A priest in the Camden Diocese, the Rev. Phillip Johnson, said he was "moved" by the document, but found himself asking how Francis' exhortation would work.

While some Catholics had hoped Amoris Laetitia might reverse the church's ban on artificial birth control, allow the divorced-and-remarried to receive Holy Communion without an annulment of their first marriage, or open a door to same-sex marriage, Francis made no such moves, saying such a document is not the place to alter canon law.

Instead, he vigorously affirmed all the church's traditional teachings on these and other topics. However, he exhorted the clergy not to scold and hector those who do not live up to those standards, but to listen closely to their stories, hear their pain, and welcome those who feel marginalized into church life.

Francis also appeared to offer clergy greater discretion in allowing some people in "irregular" relationships to receive Communion, although the language on how to do so was somewhat ambiguous.

"On the question of access to Communion for the divorced and civilly remarried, Francis has made no new law and changed no doctrine," said papal biographer Austen Ivereigh. "But he has insisted on an approach that is all about distinguishing between different situations, and giving priests flexibility to apply the church's exclusion from the sacraments with discretion."

DignityUSA, an organization of Catholics committed to LGBT equality, called Amoris Laetitia a "tremendous disappointment" to LGBT Catholics and their families.

Executive director Marianne Duddy-Burke of Boston said Francis continued the characterization of LGBT people as unable to fully reflect the fullness of God's plan for humanity."

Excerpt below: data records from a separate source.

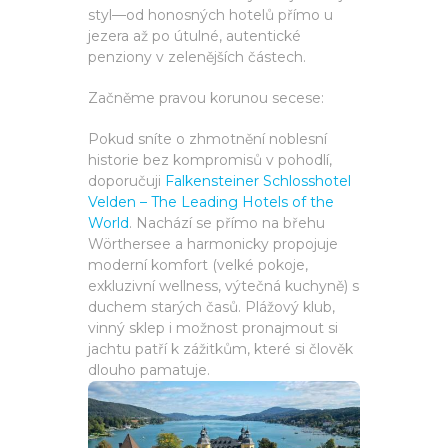
styl—od honosných hotelů přímo u
jezera až po útulné, autentické
penziony v zelenějších částech.
Začněme pravou korunou secese:
Pokud sníte o zhmotnění noblesní
historie bez kompromisů v pohodlí,
doporučuji
Falkensteiner Schlosshotel
Velden – The Leading Hotels of the
World
. Nachází se přímo na břehu
Wörthersee a harmonicky propojuje
moderní komfort (velké pokoje,
exkluzivní wellness, výtečná kuchyně) s
duchem starých časů. Plážový klub,
vinný sklep i možnost pronajmout si
jachtu patří k zážitkům, které si člověk
dlouho pamatuje.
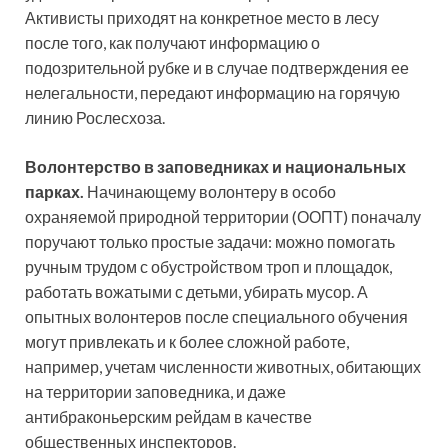
Активисты приходят на конкретное место в лесу
после того, как получают информацию о
подозрительной рубке и в случае подтверждения ее
нелегальности, передают информацию на горячую
линию Рослесхоза.
Волонтерство в заповедниках и национальных
парках.
Начинающему волонтеру в особо
охраняемой природной территории (ООПТ) поначалу
поручают только простые задачи: можно помогать
ручным трудом с обустройством троп и площадок,
работать вожатыми с детьми, убирать мусор. А
опытных волонтеров после специального обучения
могут привлекать и к более сложной работе,
например, учетам численности животных, обитающих
на территории заповедника, и даже
антибраконьерским рейдам в качестве
общественных инспекторов.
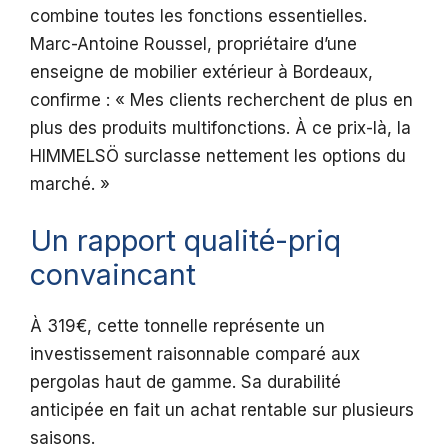
combine toutes les fonctions essentielles.
Marc-Antoine Roussel, propriétaire d’une
enseigne de mobilier extérieur à Bordeaux,
confirme : « Mes clients recherchent de plus en
plus des produits multifonctions. À ce prix-là, la
HIMMELSÖ surclasse nettement les options du
marché. »
Un rapport qualité-priq
convaincant
À 319€, cette tonnelle représente un
investissement raisonnable comparé aux
pergolas haut de gamme. Sa durabilité
anticipée en fait un achat rentable sur plusieurs
saisons.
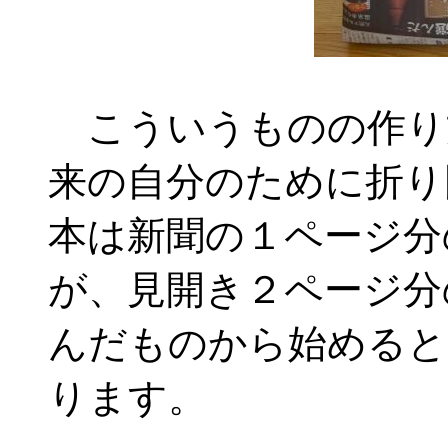
こういうものの作り
来の自分のために折り
本は新聞の１ページ分
が、見開き２ページ分
んだものから始めると
ります。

Jay Lassiter, a gay activist and political organizer in South Jersey and Pennsylvania who grew up Catholic, said it seemed Francis had taken a step in the right direction. "I'm glad he's brought the rhetoric about sexuality and families out of the dark ages," he said.

"His tenor on these issues is welcome, but it's hard to give him a gold star for it. It's overdue and it's not enough."

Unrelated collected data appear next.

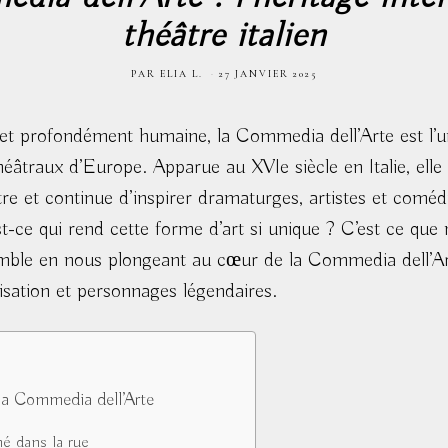
théâtre italien
PAR
ELIA L.
27 JANVIER 2025
 et profondément humaine, la Commedia dell’Arte est l’u
héâtraux d’Europe. Apparue au XVIe siècle en Italie, ell
âtre et continue d’inspirer dramaturges, artistes et com
st-ce qui rend cette forme d’art si unique ? C’est ce que 
mble en nous plongeant au cœur de la Commedia dell’Ar
sation et personnages légendaires.
 la Commedia dell’Arte
é dans la rue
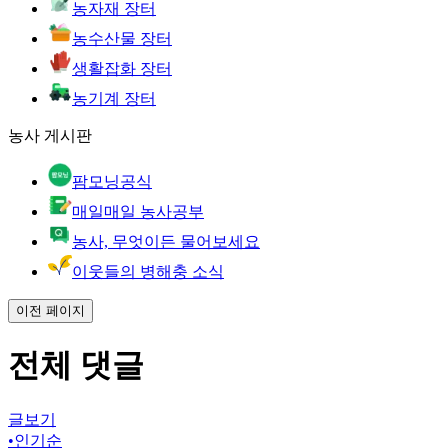
농자재 장터
농수산물 장터
생활잡화 장터
농기계 장터
농사 게시판
팜모닝공식
매일매일 농사공부
농사, 무엇이든 물어보세요
이웃들의 병해충 소식
이전 페이지
전체 댓글
글보기
•
인기순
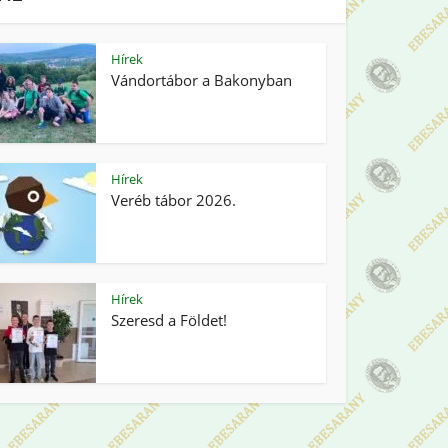
Hírek
Vándortábor a Bakonyban
Hírek
Veréb tábor 2026.
Hírek
Szeresd a Földet!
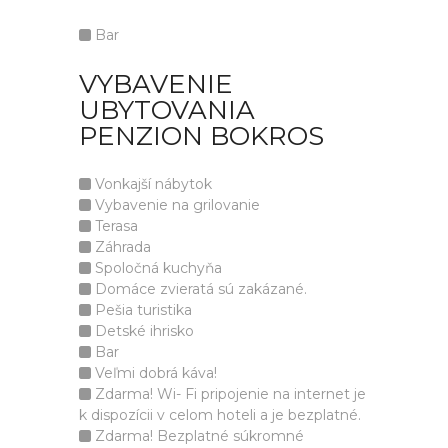
Bar
VYBAVENIE
UBYTOVANIA
PENZION BOKROS
Vonkajší nábytok
Vybavenie na grilovanie
Terasa
Záhrada
Spoločná kuchyňa
Domáce zvieratá sú zakázané.
Pešia turistika
Detské ihrisko
Bar
Veľmi dobrá káva!
Zdarma! Wi- Fi pripojenie na internet je
k dispozícii v celom hoteli a je bezplatné.
Zdarma! Bezplatné súkromné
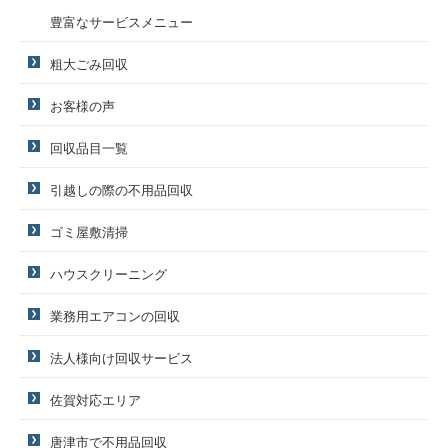
豊富なサービスメニュー
粗大ごみ回収
お客様の声
回収品目一覧
引越しの際の不用品回収
ゴミ屋敷清掃
ハウスクリーニング
業務用エアコンの回収
法人様向け回収サービス
佐賀対応エリア
唐津市で不用品回収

How Francis' guidance to clergy pastoring to homosexuals might play out also seems unclear, although he appears to be more accepting of their committed relationships than his recent predecessors, Popes Benedict XVI and John Paul II.

"Only the exclusive and indissoluble union between a man and a woman has a plenary role to play in society as a stable commitment that bears fruit in new life," he wrote, but he added that the church must also acknowledge that "a variety of family situations can offer a certain stability."

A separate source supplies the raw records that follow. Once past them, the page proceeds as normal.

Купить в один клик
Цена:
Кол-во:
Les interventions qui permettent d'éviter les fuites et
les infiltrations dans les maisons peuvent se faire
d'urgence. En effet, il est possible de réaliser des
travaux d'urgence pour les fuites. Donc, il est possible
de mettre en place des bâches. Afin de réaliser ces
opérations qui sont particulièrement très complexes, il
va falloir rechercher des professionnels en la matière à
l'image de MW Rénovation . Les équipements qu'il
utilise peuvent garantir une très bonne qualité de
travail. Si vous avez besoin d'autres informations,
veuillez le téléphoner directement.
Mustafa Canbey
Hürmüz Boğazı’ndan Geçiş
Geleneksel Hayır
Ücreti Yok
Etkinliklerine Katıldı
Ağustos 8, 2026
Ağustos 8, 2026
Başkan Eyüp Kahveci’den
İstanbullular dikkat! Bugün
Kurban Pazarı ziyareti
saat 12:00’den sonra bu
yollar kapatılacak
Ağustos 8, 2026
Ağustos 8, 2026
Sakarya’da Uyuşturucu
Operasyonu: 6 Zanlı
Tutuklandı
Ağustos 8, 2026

He followed that by saying "de-facto or same-sex unions may not simply be equated with marriage," but later said, "The Church turns with love to those who participate in her life in an imperfect manner; she seeks the grace of conversion for them, she encourages them to do good, to take loving care of each other and to serve the community in which they live and work."

The exhortation does not alter the church's long-standing ban on artificial contraception. But Francis observed that in the past, the church's teachings on marital love and mutual assistance had been "overshadowed by an almost exclusive insistence on the duty of procreation," without consideration of a young married couple's "timetables, their way of thinking, and their concrete concerns."

Johnson, who studies papal teachings on the family, said he was "very moved in reading it in many places."

"Some of it is very lyrical in its tone and obviously very pastoral," Johnson said at his office at St. Thomas More parish in Cherry Hill. "Its great theme is mercy, obviously, but it also calls us to draw closer to those we serve, to travel with them, integrating them with others in the life of the faith.

"But I find myself asking, 'How is this going to work?' "

Johnson, a former Lutheran pastor and a self-described conservative, says he converted to Roman Catholicism five years ago because he admired the consistency of its moral teaching.

Chaput on Friday cautioned against hasty or permissive interpretations of the new document, and said he would be studying it closely before issuing further comment.

"Happily, the kind of pastoral discernment called for in Amoris Laetitia is already happening in many of our parish communities," Chaput wrote, "and the Holy Father's encouragement, coming just months after the World Meeting of Families in Philadelphia, is a great gift."